The slowing of national rental growth for newly let homes has been primarily led by London, where the pace of annual growth fell to 3.9% in May 2024, the lowest rate since November 2021.


Inner London was once again the only area to see rents fall on an annual basis (-2.3%), for the second month in a row. The average tenant here agreed to rent a new home for £3,003 pcm in May, the lowest level for 14 months and £171 pcm cheaper than in November 2023 when rents in Inner London peaked.

There were 20% fewer new tenants looking to rent a home in Inner London compared to the same month last year, the largest annual fall in any region.
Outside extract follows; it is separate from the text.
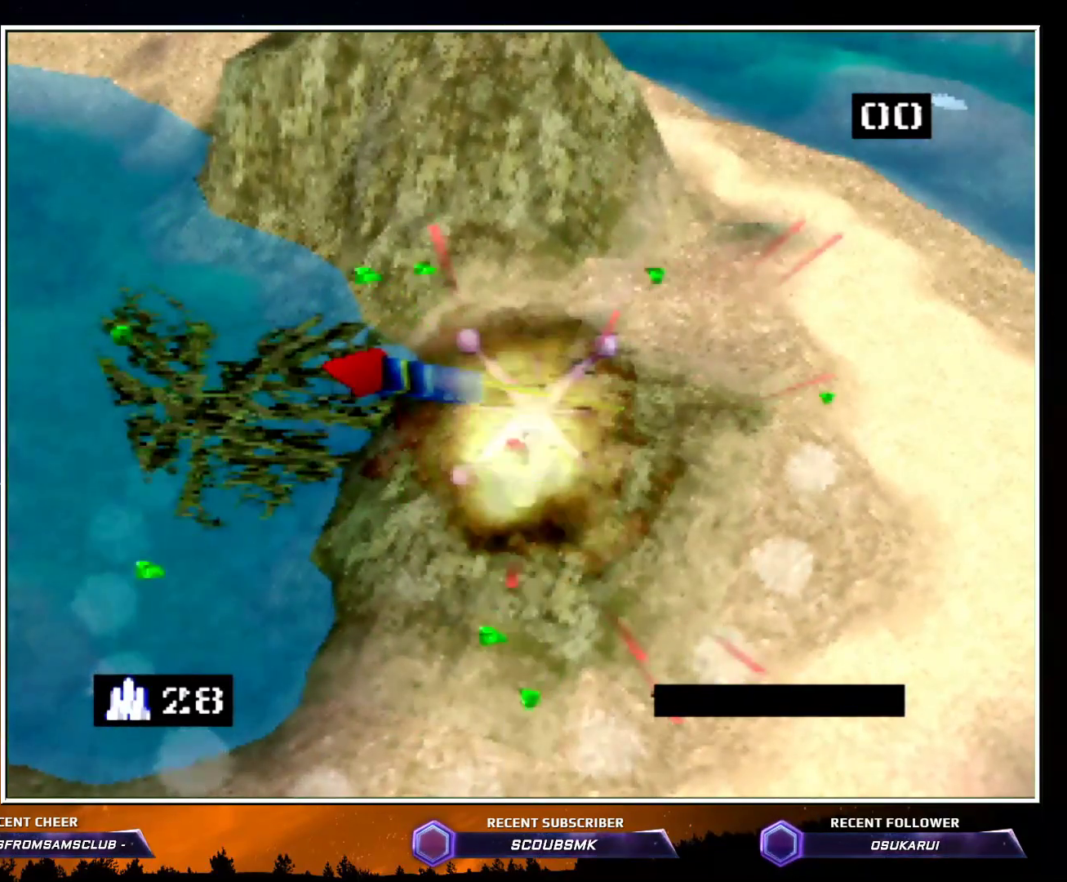
{"buttons": ["Z"], "left_stick": "center", "events": [[50, "A", "up"], [367, "A", "down"], [450, "A", "up"]]}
Smaller homes are seeing bigger rent rises than larger homes. This reflects affordability challenges that are pushing tenants in search of more affordable homes. May 2024 marked the first time in 11 months when rents for newly let one-beds (7.6%) rose faster than two-beds (6.2%).

Aneisha Beveridge, Head of Research at Hamptons, comments: “Despite rental growth setting at around 6% year-on-year, renting remains more cost-effective than buying for most households across the country. High mortgage rates have squeezed buyers with small deposits out of the market, forcing more households to rent for longer. The uplift in the monthly cost to buy a home with a small deposit has made purchases unviable in most places south of Birmingham.

“Both the Labour and Conservative Parties have included mortgage guarantee schemes in their manifestos to boost the availability of 95% loan-to-value deals.

"However, their effectiveness will probably be determined by Threadneedle Street rather than Downing Street. The extent to which the Bank of England reduces rates will shape the numbers of would-be buyers with small deposits more than the best-designed government policy.

“This analysis also suggests that in a world of high interest rates, the take up of the Conservative's 0% capital gains tax incentive for landlords to sell to their tenant is likely to be fairly low, too.

"Rather, a Help to Buy style scheme is better suited to help renters with small deposits become homeowners, particularly when compared to the mortgage guarantee scheme. It was the Help to Buy Equity Loan which aided affordability in the most expensive markets, serving to top up deposits and significantly reduce mortgage repayments for the first five years.

“Persisting affordability pressures have driven competition for Britain’s more affordable rental homes. Smaller homes in traditionally cheaper parts of the country recorded the highest rental growth last month. With tenants squeezed from multiple angles, their ability to save for even a 5% deposit has been curtailed.”